What the exercise asks
Reproduce exactly, with no pictures, each line from the opening of the material down through the line containing "pendant light: none".

Data shown
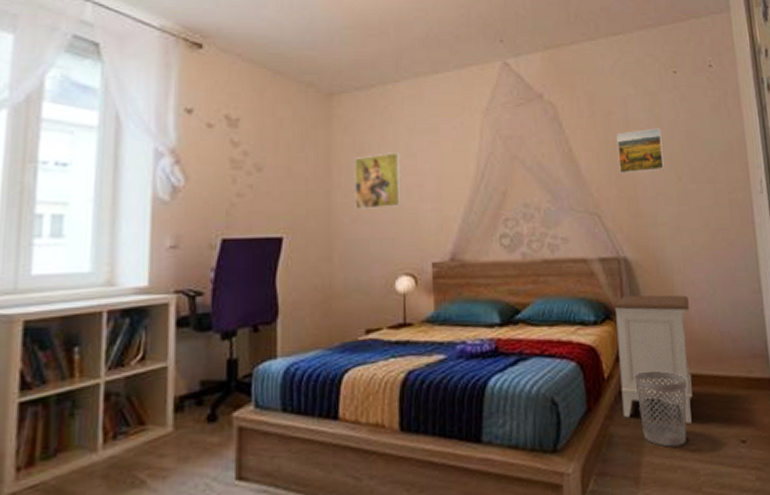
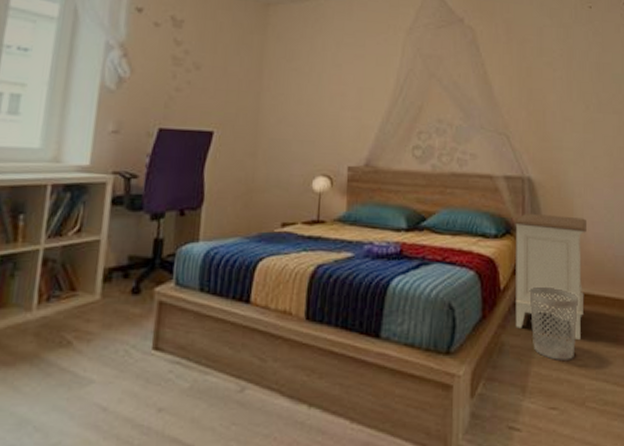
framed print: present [353,153,402,209] -> none [281,62,327,113]
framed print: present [617,128,664,174] -> none [530,58,573,99]

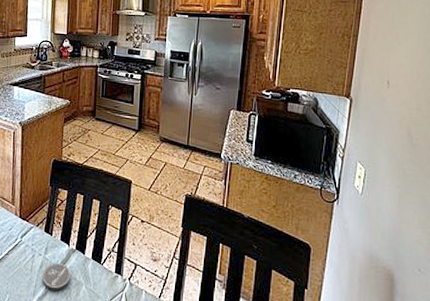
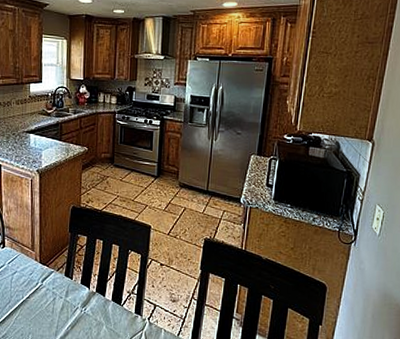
coaster: present [41,262,71,292] -> none [63,305,91,332]

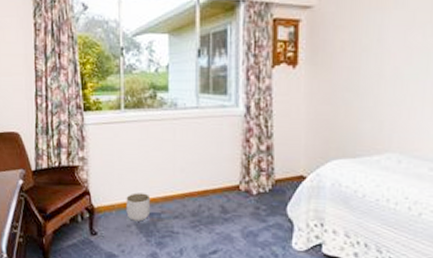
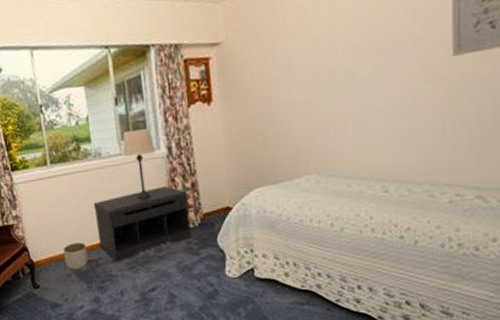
bench: none [163,146,261,219] -> present [93,186,191,262]
lamp: none [200,85,233,156] -> present [122,129,155,199]

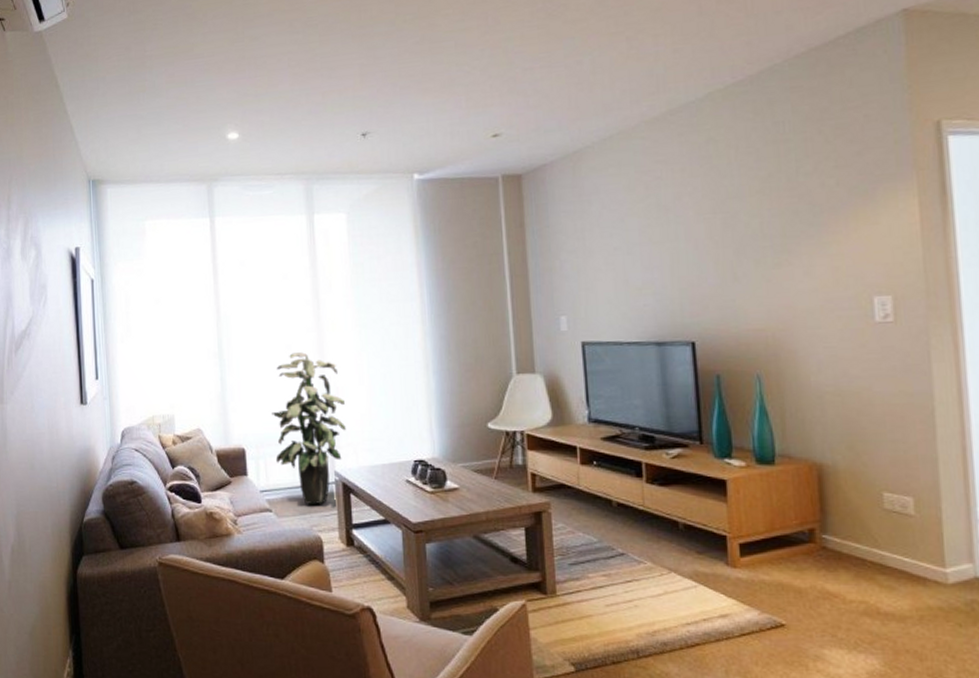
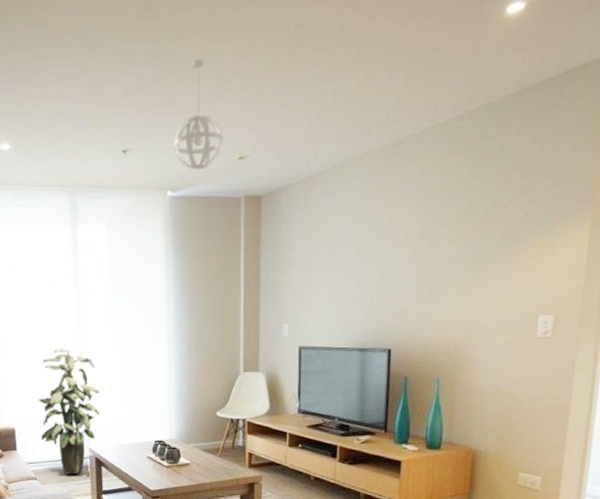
pendant light: none [418,38,475,151] -> present [174,59,225,170]

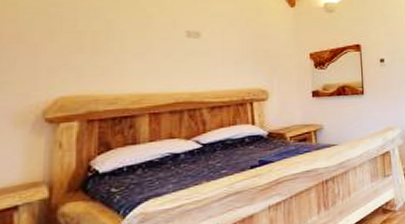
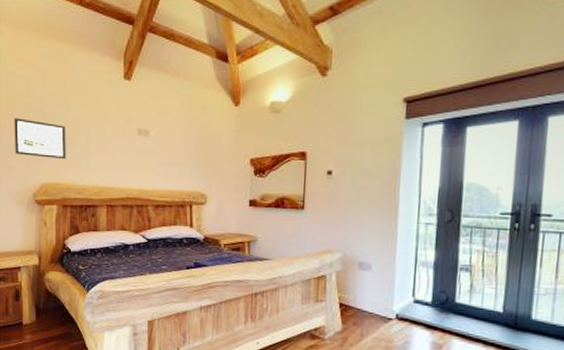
wall art: none [14,25,93,69] -> present [14,118,66,160]

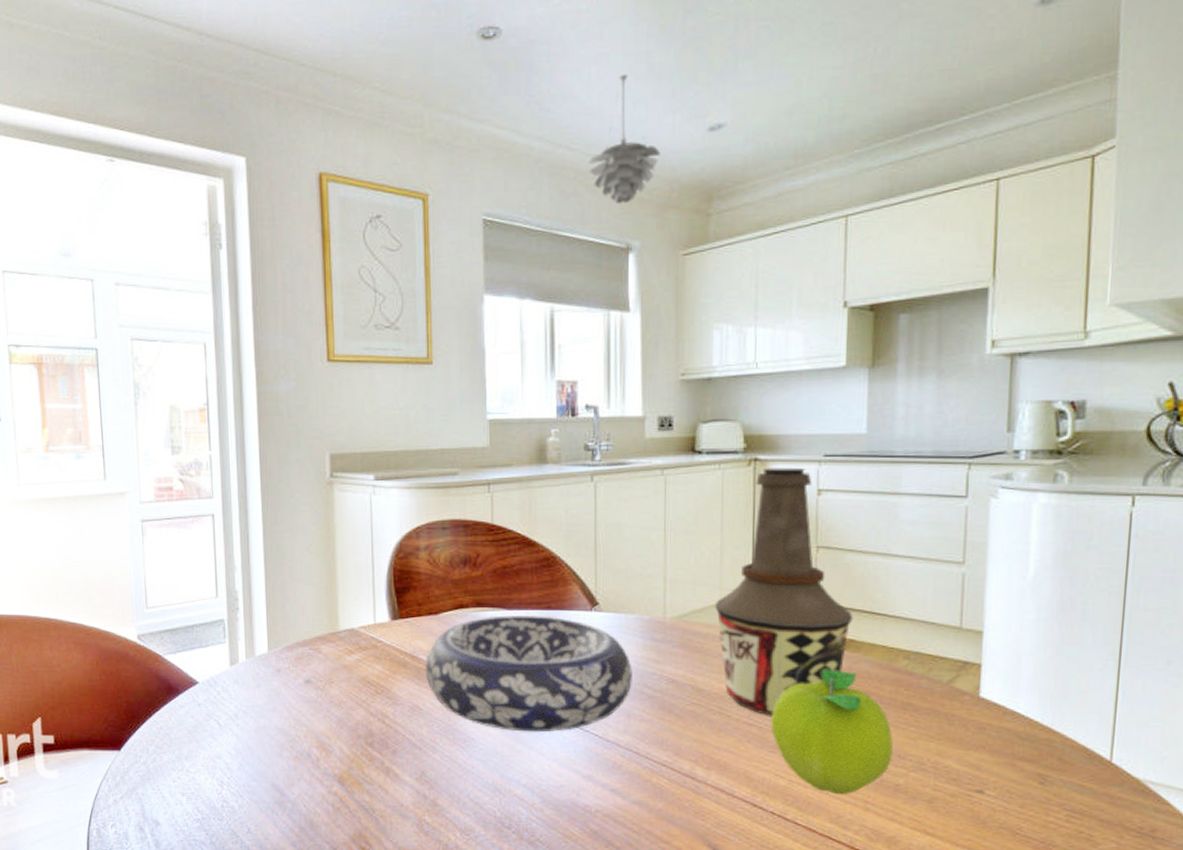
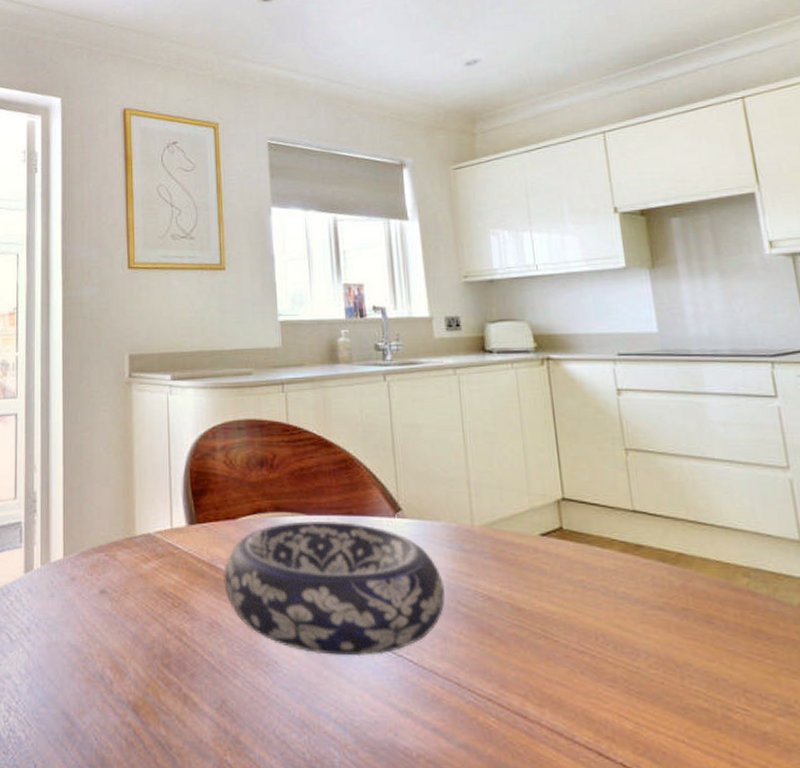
pendant light: present [588,75,661,205] -> none [360,24,425,128]
bottle: present [714,467,854,716] -> none [524,366,678,642]
fruit: present [770,668,893,794] -> none [604,586,753,743]

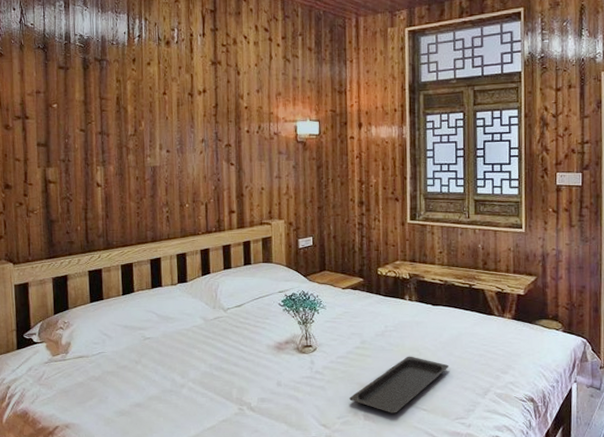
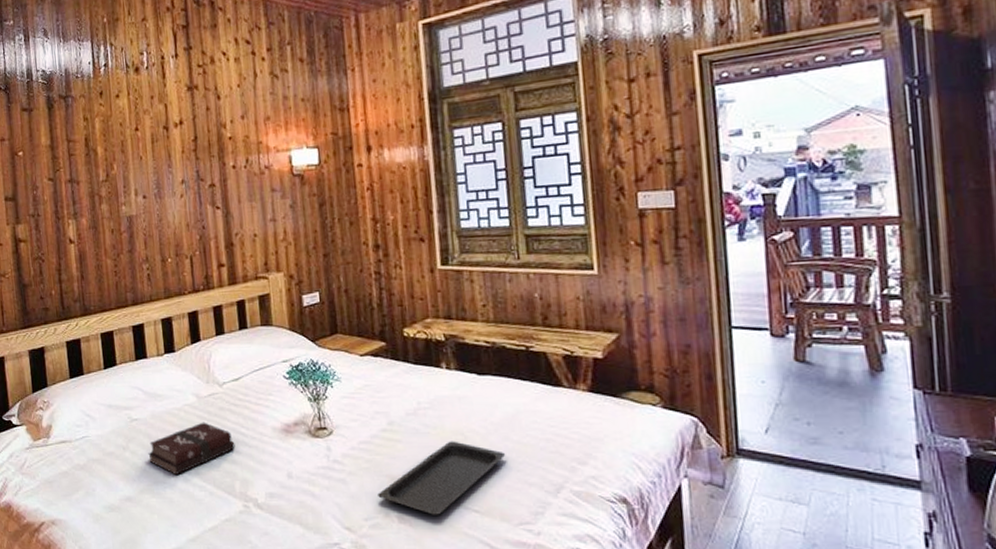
hardback book: none [158,340,235,385] -> present [148,422,235,476]

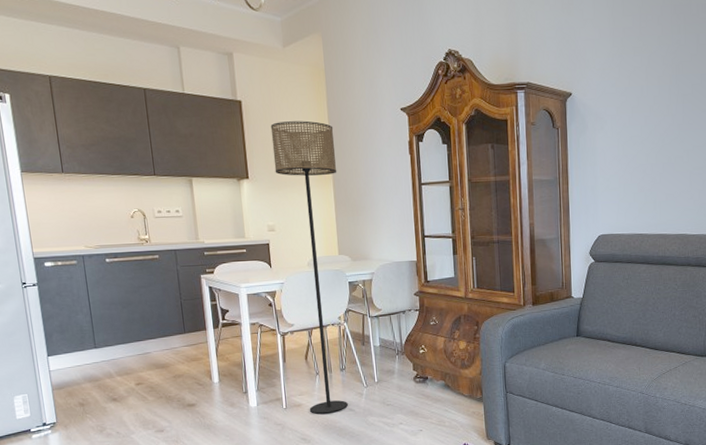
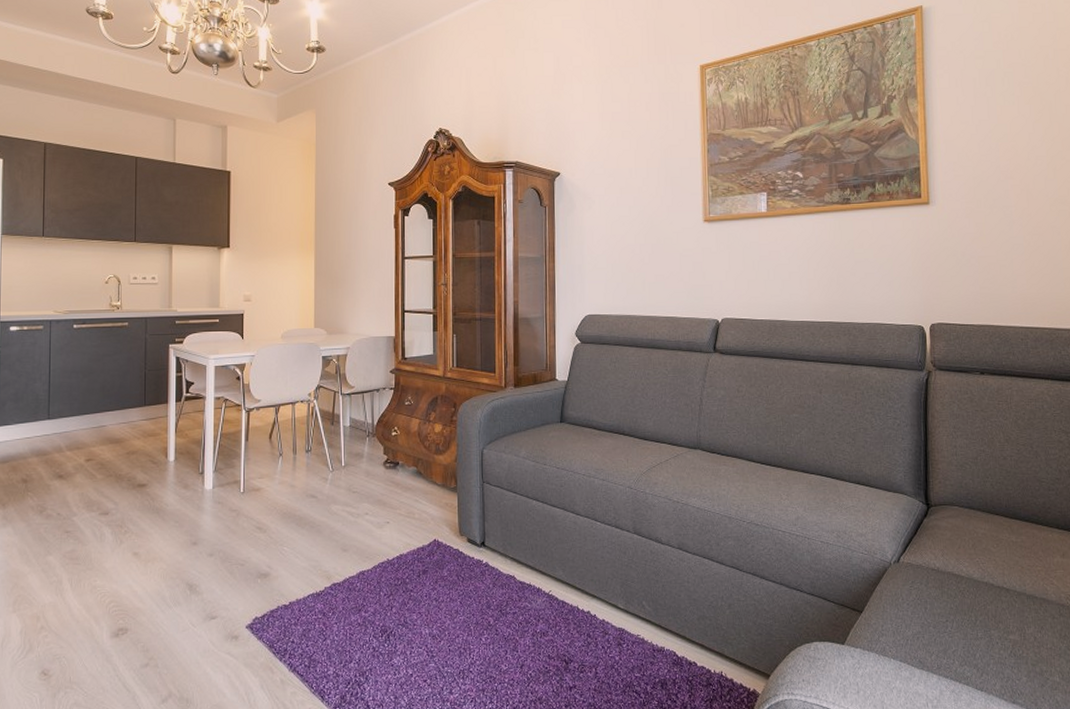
floor lamp: present [270,120,348,414] -> none [257,192,320,500]

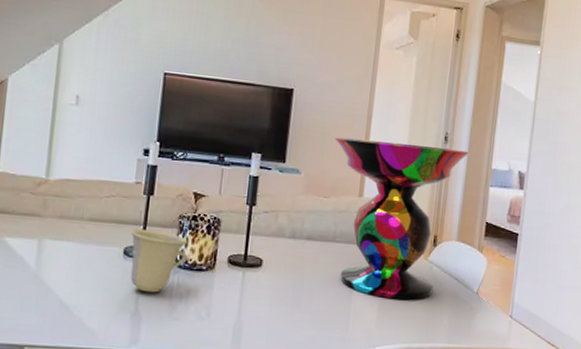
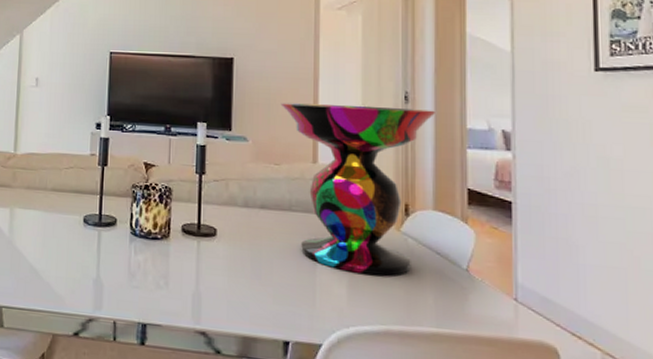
cup: present [130,228,188,293] -> none [88,198,143,260]

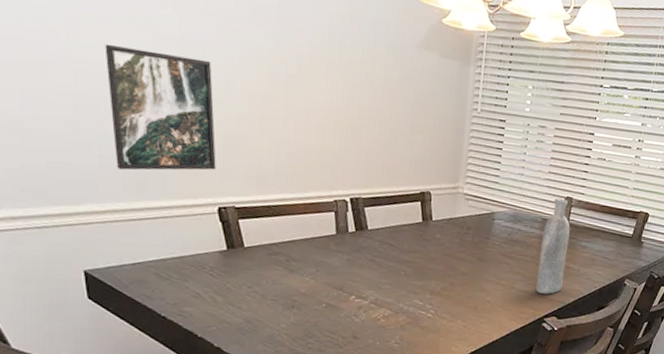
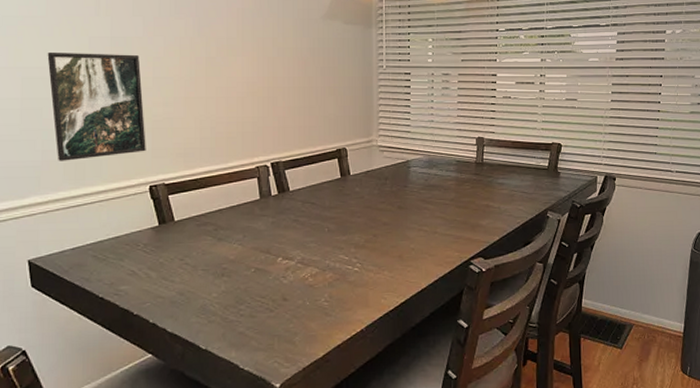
bottle: present [535,198,570,294] -> none [458,139,486,236]

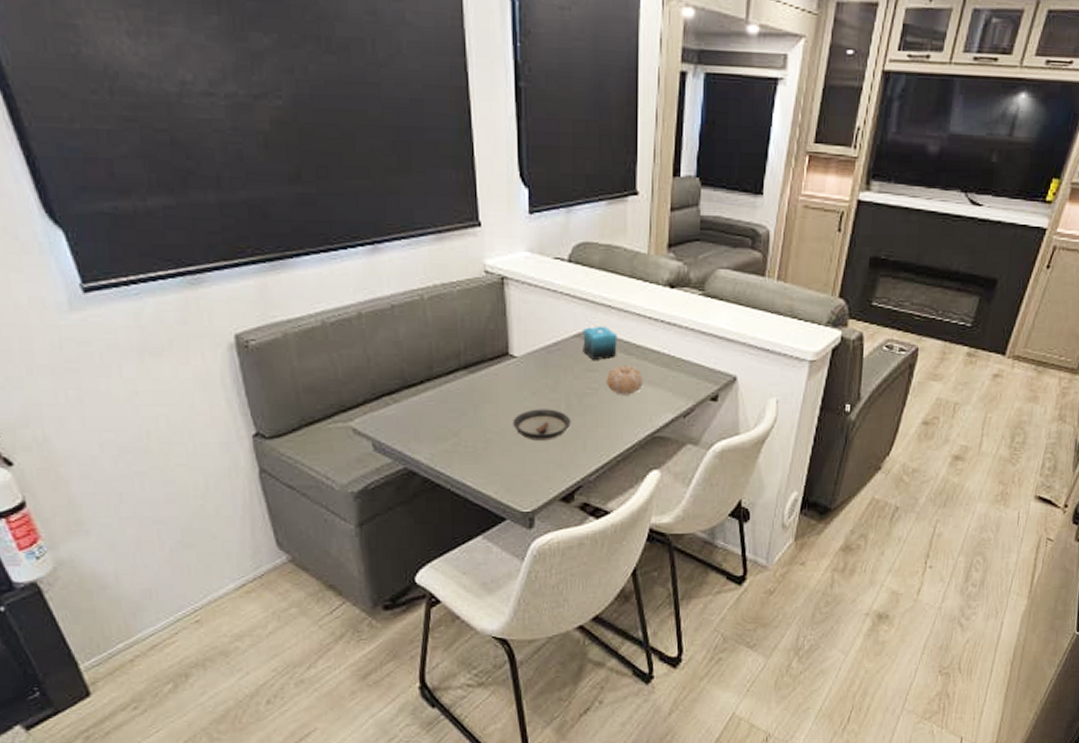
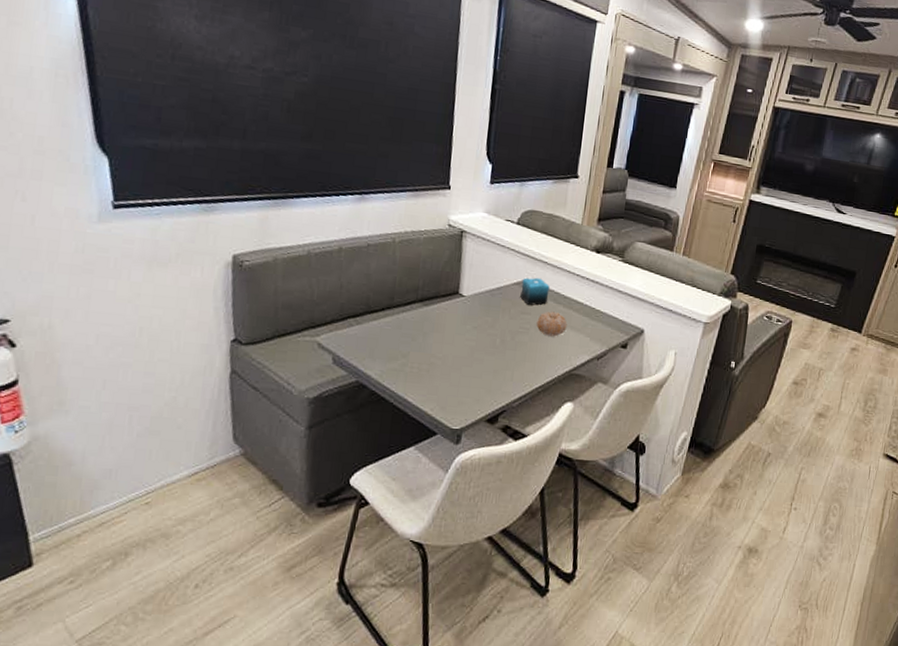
saucer: present [513,409,571,441] -> none [454,341,503,369]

Result of this exercise
framed print: present [353,153,402,209] -> none [281,62,327,113]
framed print: present [617,128,664,174] -> none [530,58,573,99]

coaster: present [41,262,71,292] -> none [63,305,91,332]

bench: none [163,146,261,219] -> present [93,186,191,262]
lamp: none [200,85,233,156] -> present [122,129,155,199]

pendant light: none [418,38,475,151] -> present [174,59,225,170]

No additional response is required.